### EXERCISE MATERIALS
____
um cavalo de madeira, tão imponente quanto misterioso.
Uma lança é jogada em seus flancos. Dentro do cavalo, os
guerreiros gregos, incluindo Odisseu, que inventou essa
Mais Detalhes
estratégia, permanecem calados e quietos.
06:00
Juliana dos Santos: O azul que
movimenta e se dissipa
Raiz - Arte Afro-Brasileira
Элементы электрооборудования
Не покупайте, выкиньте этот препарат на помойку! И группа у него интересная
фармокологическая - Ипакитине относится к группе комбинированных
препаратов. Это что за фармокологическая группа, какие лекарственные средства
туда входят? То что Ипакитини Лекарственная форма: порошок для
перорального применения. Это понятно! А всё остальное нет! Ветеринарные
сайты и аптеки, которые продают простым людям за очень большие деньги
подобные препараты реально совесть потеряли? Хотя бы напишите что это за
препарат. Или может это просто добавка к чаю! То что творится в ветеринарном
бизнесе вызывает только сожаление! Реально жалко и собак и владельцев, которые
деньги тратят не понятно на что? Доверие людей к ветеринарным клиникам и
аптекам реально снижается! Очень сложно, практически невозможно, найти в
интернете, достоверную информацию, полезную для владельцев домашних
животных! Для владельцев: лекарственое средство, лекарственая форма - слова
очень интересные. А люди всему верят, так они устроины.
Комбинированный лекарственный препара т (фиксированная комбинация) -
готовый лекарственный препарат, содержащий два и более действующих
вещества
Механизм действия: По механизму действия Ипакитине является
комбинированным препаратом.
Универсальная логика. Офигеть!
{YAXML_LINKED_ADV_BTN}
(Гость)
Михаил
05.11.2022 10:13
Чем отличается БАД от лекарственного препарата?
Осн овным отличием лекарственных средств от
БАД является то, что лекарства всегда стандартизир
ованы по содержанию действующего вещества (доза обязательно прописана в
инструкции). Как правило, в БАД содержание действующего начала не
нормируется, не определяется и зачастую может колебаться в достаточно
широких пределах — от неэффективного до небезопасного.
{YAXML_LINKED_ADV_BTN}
____
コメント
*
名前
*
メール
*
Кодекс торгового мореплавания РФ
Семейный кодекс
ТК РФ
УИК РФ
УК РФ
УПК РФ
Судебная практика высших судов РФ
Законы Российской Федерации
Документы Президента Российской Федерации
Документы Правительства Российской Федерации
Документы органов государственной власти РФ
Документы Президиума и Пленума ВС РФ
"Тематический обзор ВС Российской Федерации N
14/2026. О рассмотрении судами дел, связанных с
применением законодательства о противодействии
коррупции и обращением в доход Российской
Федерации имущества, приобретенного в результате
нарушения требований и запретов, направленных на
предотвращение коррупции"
____
### WHAT IS BEING ASKED
From the listing above, the lines starting with the one that has "movimenta e se dissipa" and running through the one that has "препаратов. Это что" should be copied exactly, ends included.

### SOLUTION FOR THIS PROBLEM
movimenta e se dissipa
Raiz - Arte Afro-Brasileira
Элементы электрооборудования
Не покупайте, выкиньте этот препарат на помойку! И группа у него интересная
фармокологическая - Ипакитине относится к группе комбинированных
препаратов. Это что за фармокологическая группа, какие лекарственные средства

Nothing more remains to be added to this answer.